→ WORK REQUIRED
If pictures appear among the lines below, leave them out while you return exactly the lines from the one with "Thái Nguyên" through the one with "फिलहाल कम दिखाई दे रही है.".

BEGIN DATASET EXCERPTS

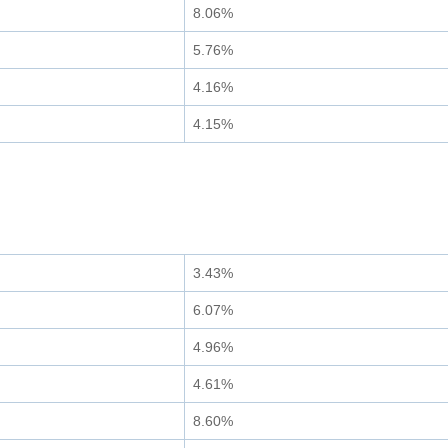
8.06%
5.76%
4.16%
4.15%
3.43%
6.07%
4.96%
4.61%
8.60%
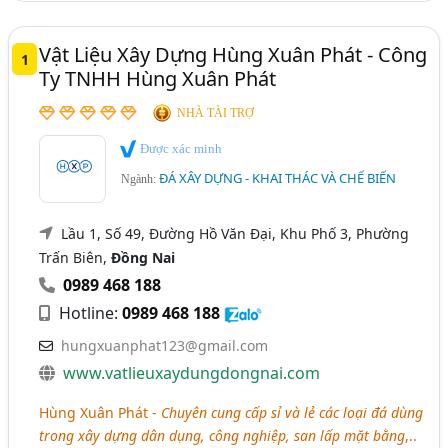
Thái Nguyên
Thanh Hóa
Thừa Thiên Huế
Vật Liệu Xây Dựng Hùng Xuân Phát - Công
1
Bình Định
Gia Lai
Hà Nam
Hải Dương
Ty TNHH Hùng Xuân Phát
Kiên Giang
Kon Tum
Long An
Ninh Bình
NHÀ TÀI TRỢ
Ninh Thuận
Quảng Nam
Quảng Ngãi
Được xác minh
ĐÁ XÂY DỰNG - KHAI THÁC VÀ CHẾ BIẾN
Ngành:
Tây Ninh
Yên Bái
Lầu 1, Số 49, Đường Hồ Văn Đại, Khu Phố 3, Phường
Trấn Biên,
Đồng Nai
0989 468 188
Hotline:
0989 468 188
hungxuanphat123@gmail.com
www.vatlieuxaydungdongnai.com
Hùng Xuân Phát -
Chuyên cung cấp sỉ và lẻ các loại đá dùng
trong xây dựng dân dụng, công nghiệp, san lấp mặt bằng
,..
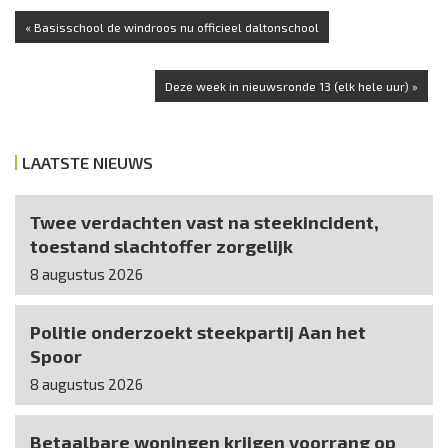
« Basisschool de windroos nu officieel daltonschool
Deze week in nieuwsronde 13 (elk hele uur) »
LAATSTE NIEUWS
Twee verdachten vast na steekincident,
toestand slachtoffer zorgelijk
8 augustus 2026
Politie onderzoekt steekpartij Aan het
Spoor
8 augustus 2026
Betaalbare woningen krijgen voorrang op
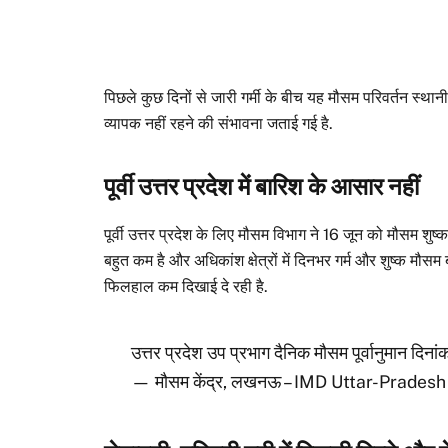
पिछले कुछ दिनों से जारी गर्मी के बीच यह मौसम परिवर्तन स्थान
व्यापक नहीं रहने की संभावना जताई गई है.
पूर्वी उत्तर प्रदेश में बारिश के आसार नहीं
पूर्वी उत्तर प्रदेश के लिए मौसम विभाग ने 16 जून को मौसम शुष्क
बहुत कम है और अधिकांश क्षेत्रों में दिनभर गर्म और शुष्क मौसम
फिलहाल कम दिखाई दे रही है.
उत्तर प्रदेश उप प्रभाग दैनिक मौसम पूर्वानुमान द
— मौसम केंद्र, लखनऊ – IMD Uttar-Prade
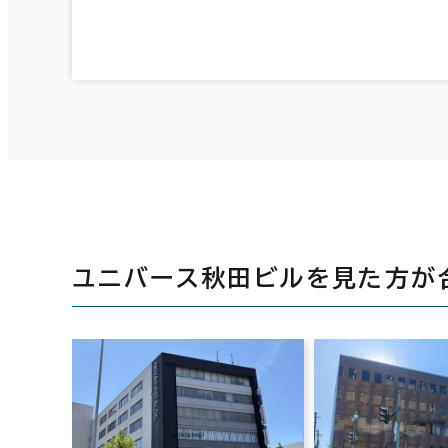
ユニバース秋田ビルを見た方が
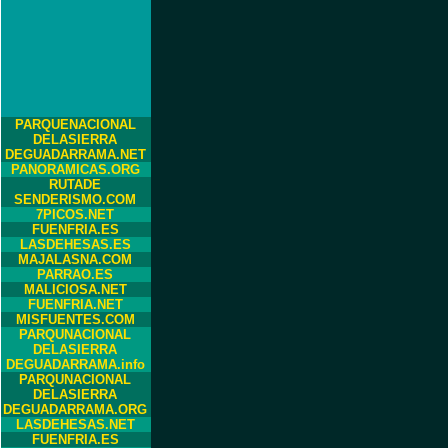
PARQUENACIONAL
DELASIERRA
DEGUADARRAMA.NET
PANORAMICAS.ORG
RUTADE
SENDERISMO.COM
7PICOS.NET
FUENFRIA.ES
LASDEHESAS.ES
MAJALASNA.COM
PARRAO.ES
MALICIOSA.NET
FUENFRIA.NET
MISFUENTES.COM
PARQUNACIONAL
DELASIERRA
DEGUADARRAMA.info
PARQUNACIONAL
DELASIERRA
DEGUADARRAMA.ORG
LASDEHESAS.NET
FUENFRIA.ES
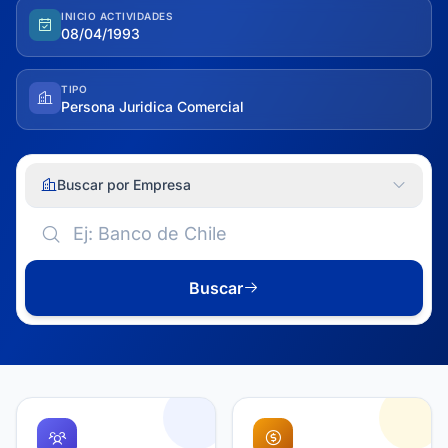
INICIO ACTIVIDADES
08/04/1993
TIPO
Persona Juridica Comercial
Buscar por Empresa
Buscar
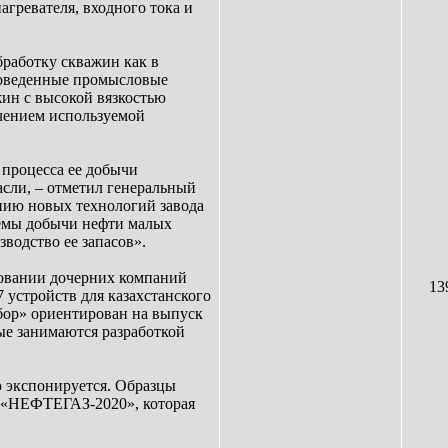
агревателя, входного тока и
бработку скважин как в
роведенные промысловые
ин с высокой вязкостью
чением используемой
 процесса ее добычи
сли, – отметил генеральный
нию новых технологий завода
ъемы добычи нефти малых
водство ее запасов».
довании дочерних компаний
13
 устройств для казахстанского
бор» ориентирован на выпуск
ые занимаются разработкой
 экспонируется. Образцы
е «НЕФТЕГАЗ-2020», которая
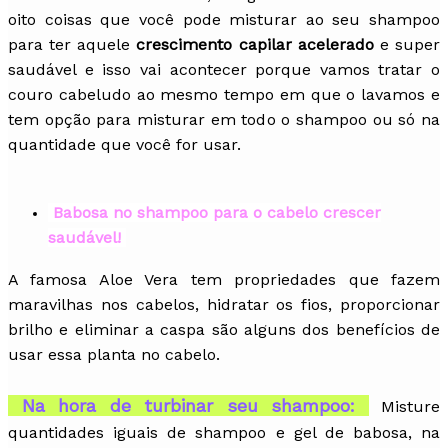
oito coisas que você pode misturar ao seu shampoo
para ter aquele
crescimento capilar acelerado
e super
saudável e isso vai acontecer porque vamos tratar o
couro cabeludo ao mesmo tempo em que o lavamos e
tem opção para misturar em todo o shampoo ou só na
quantidade que você for usar.
Babosa no shampoo para o cabelo crescer
saudável!
A famosa Aloe Vera tem propriedades que fazem
maravilhas nos cabelos, hidratar os fios, proporcionar
brilho e eliminar a caspa são alguns dos benefícios de
usar essa planta no cabelo.
Na hora de turbinar seu shampoo:
Misture
quantidades iguais de shampoo e gel de babosa, na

END DATASET EXCERPTS

→ SOLUTION FOR THIS PROBLEM
Thái Nguyên
Thanh Hóa
Thừa Thiên Huế
Vật Liệu Xây Dựng Hùng Xuân Phát - Công
1
Bình Định
Gia Lai
Hà Nam
Hải Dương
Ty TNHH Hùng Xuân Phát
Kiên Giang
Kon Tum
Long An
Ninh Bình
NHÀ TÀI TRỢ
Ninh Thuận
Quảng Nam
Quảng Ngãi
Được xác minh
ĐÁ XÂY DỰNG - KHAI THÁC VÀ CHẾ BIẾN
Ngành:
Tây Ninh
Yên Bái
Lầu 1, Số 49, Đường Hồ Văn Đại, Khu Phố 3, Phường
Trấn Biên,
Đồng Nai
0989 468 188
Hotline:
0989 468 188
hungxuanphat123@gmail.com
www.vatlieuxaydungdongnai.com
Hùng Xuân Phát -
Chuyên cung cấp sỉ và lẻ các loại đá dùng
trong xây dựng dân dụng, công nghiệp, san lấp mặt bằng
,..
« Basisschool de windroos nu officieel daltonschool
Deze week in nieuwsronde 13 (elk hele uur) »
LAATSTE NIEUWS
Twee verdachten vast na steekincident,
toestand slachtoffer zorgelijk
8 augustus 2026
Politie onderzoekt steekpartij Aan het
Spoor
8 augustus 2026
Betaalbare woningen krijgen voorrang op
पिछले कुछ दिनों से जारी गर्मी के बीच यह मौसम परिवर्तन स्थान
व्यापक नहीं रहने की संभावना जताई गई है.
पूर्वी उत्तर प्रदेश में बारिश के आसार नहीं
पूर्वी उत्तर प्रदेश के लिए मौसम विभाग ने 16 जून को मौसम शुष्क
बहुत कम है और अधिकांश क्षेत्रों में दिनभर गर्म और शुष्क मौसम
फिलहाल कम दिखाई दे रही है.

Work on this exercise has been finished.